--- DATASET EXCERPTS ---

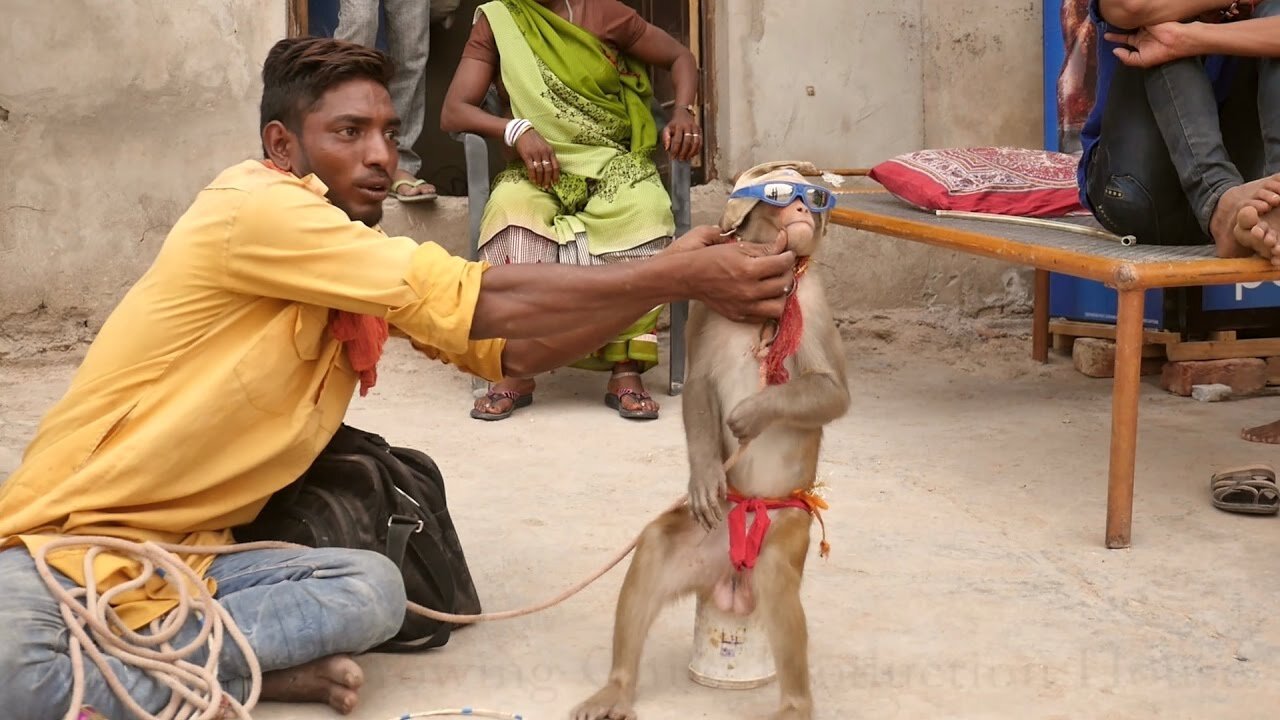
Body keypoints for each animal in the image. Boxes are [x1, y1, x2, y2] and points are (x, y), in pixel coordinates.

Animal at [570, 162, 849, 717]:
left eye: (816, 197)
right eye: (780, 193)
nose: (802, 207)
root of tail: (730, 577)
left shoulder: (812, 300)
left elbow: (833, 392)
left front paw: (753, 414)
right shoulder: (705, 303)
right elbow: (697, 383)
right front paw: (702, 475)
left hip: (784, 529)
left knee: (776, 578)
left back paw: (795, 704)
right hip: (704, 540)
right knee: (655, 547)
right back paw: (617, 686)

---
--- DATASET EXCERPTS ---

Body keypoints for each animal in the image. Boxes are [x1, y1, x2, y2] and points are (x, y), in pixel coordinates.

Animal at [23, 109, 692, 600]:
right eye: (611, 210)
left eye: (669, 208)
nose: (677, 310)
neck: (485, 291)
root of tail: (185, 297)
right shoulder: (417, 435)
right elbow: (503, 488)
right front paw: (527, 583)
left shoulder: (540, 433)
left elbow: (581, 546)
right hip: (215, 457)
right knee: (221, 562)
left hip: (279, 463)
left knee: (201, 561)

---

EXERCISE DIRECTIONS: Restate word for word the entries above, starting at the line with "left eye: (669, 208)" and ending at the line with "left knee: (201, 561)", inclusive, and no others.

EXPECTED ANSWER:
left eye: (669, 208)
nose: (677, 310)
neck: (485, 291)
root of tail: (185, 297)
right shoulder: (417, 435)
right elbow: (503, 488)
right front paw: (527, 583)
left shoulder: (540, 433)
left elbow: (581, 546)
right hip: (215, 457)
right knee: (221, 562)
left hip: (279, 463)
left knee: (201, 561)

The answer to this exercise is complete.